Statistical analysis

In this study, we conducted comparative analyses of continuous variables using the t-test when they followed a normal distribution, or the Mann-Whitney U test if not. Categorical features were compared using either the chi-square test or the Fisher exact test, depending on the sample volume as judged appropriate. The normality of data was examined by Shapiro test. Survival curves were generated using Kaplan-Meier method and compared using the log-rank test. Cox regression was used to conduct predictive models and hazard ratios (HR) were calculated. The PH assumption of Cox regression was validated. A global p-value < 0.05 was recognized as violation36. Pearson’s correlation coefficient was applied in exploring the relationship between features. All the cut-off points in the present study were determined utilizing “surv_cutpoint” function in “survminer” package (ver. 0.4.9) based on maximally selected rank statistics to providing a value of cutpoint that corresponding to the most significant relation with outcome. Maximally selected rank statistics assumes that an unknown cutoff in independent variables determines two groups of observations regarding the response, and the two groups have the biggest statistical divergences between each other. This statistics is an appropriate standardized two-sample linear rank statistic of the responses that represents the difference between two groups. Additionally, all the cut-off points were defined on the development cohort and tested on the external validation cohort. All statistical analyses were performed using R software (Ver. 4.2.1) or Python (Ver. 3.9.1). The LASSO-COX regression method and random forest algorithm were performed using “glmnet” (ver. 4.1–7), “survival” (ver. 3.5–7) and “randomForestSRC” (ver. 3.2.2) packages. The COX regression and PH assumption validation were accomplished using “survival” (ver.3.5–7) and “survminer” (ver. 0.4.9) packages. The nomograms were developed with “rms” (ver. 6.6–0) package.

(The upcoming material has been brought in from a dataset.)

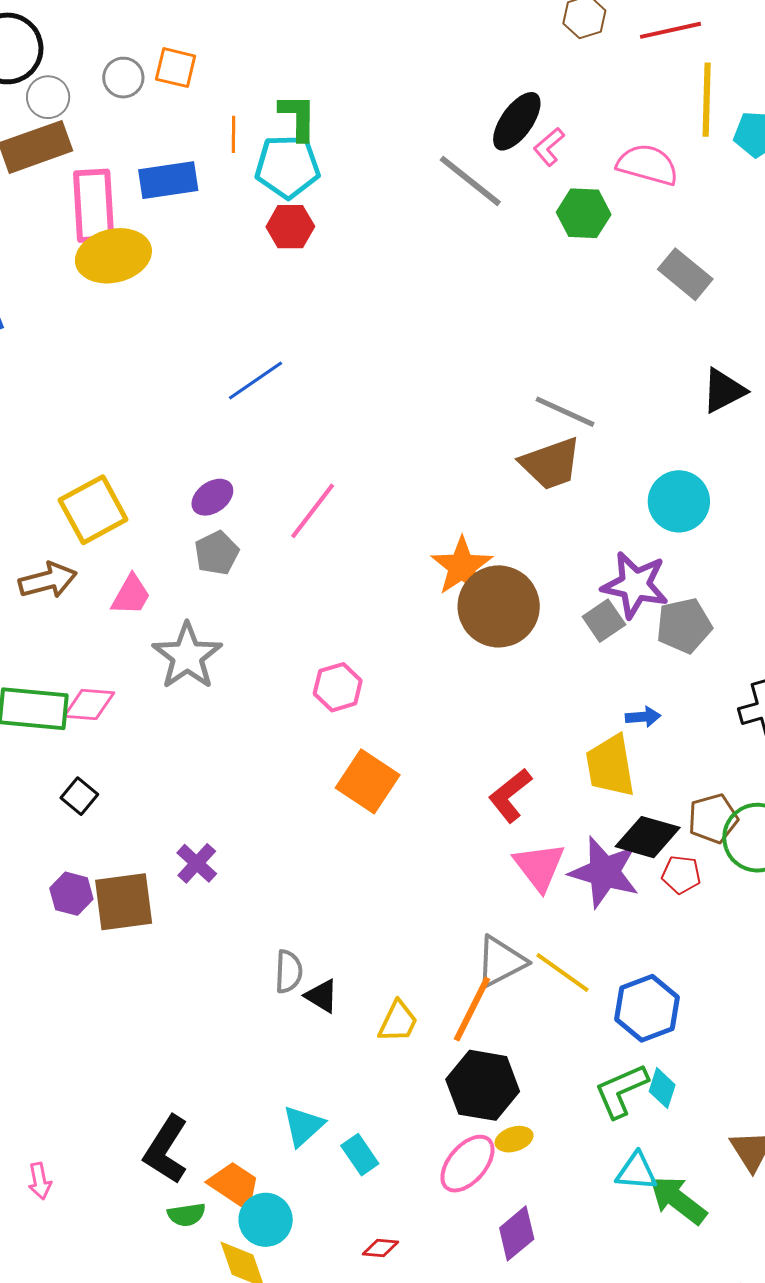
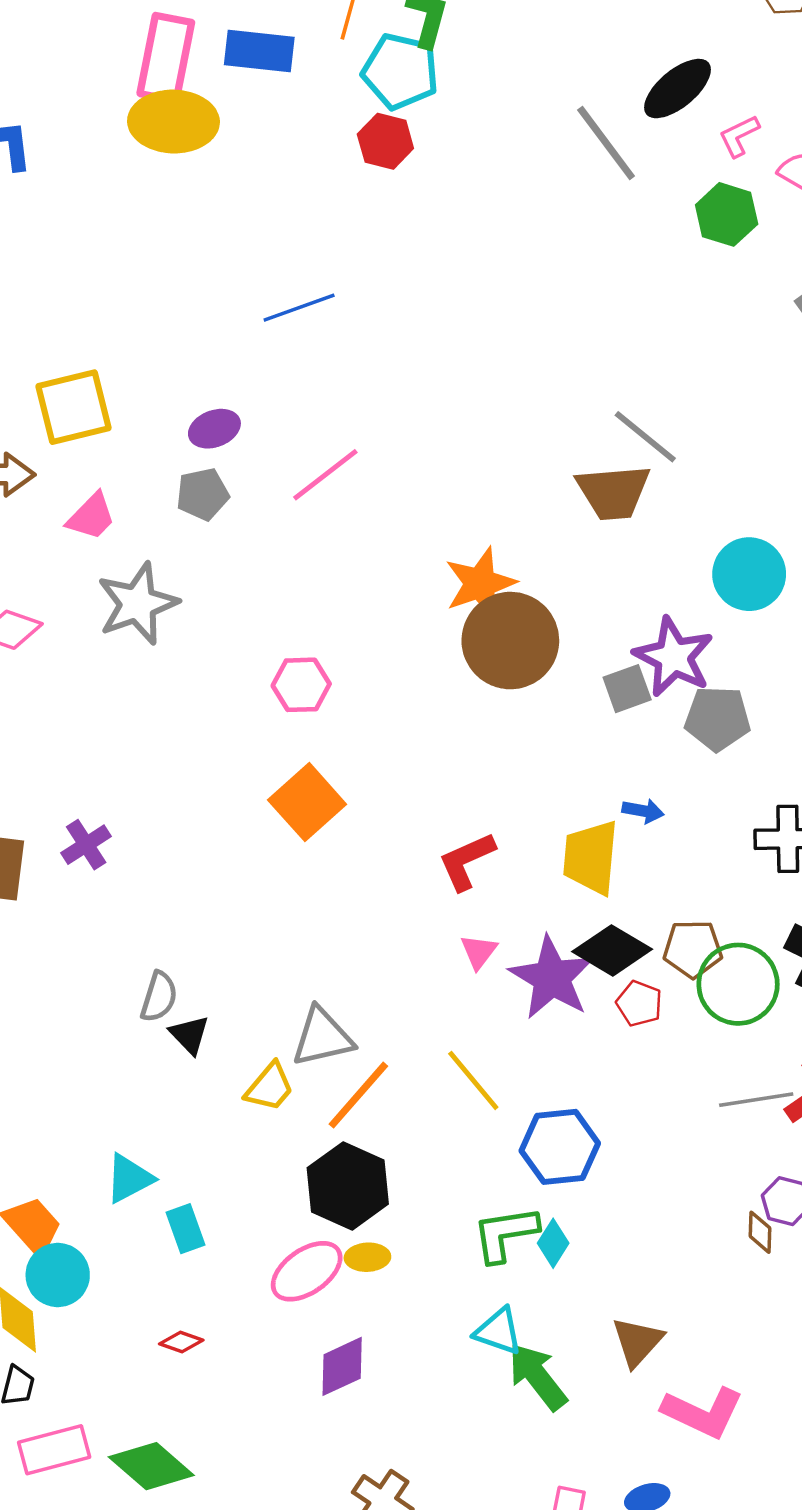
pink L-shape: (549, 147) -> (739, 136), moved
pink triangle: (539, 867) -> (479, 952), size x0.6
gray triangle: (501, 961) -> (322, 1037), moved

Visualization related packages included “ggplot2” (ver. 3.4.2), “wesanderson” (ver. 0.3.6), “VennDiagram” (ver. 1.7.3), “ComplexHeatmap” (ver. 2.14.0), “circlize” (ver. 0.4.15), “corrmorant” (ver. 0.0.0.9007) and “pheatmap” (ver. 1.0.12). Generally, a p-value < 0.05 was considered to indicate statistical significance. Decision curve analysis (DCA) was conducted by “ggDCA” (ver. 1.2) package.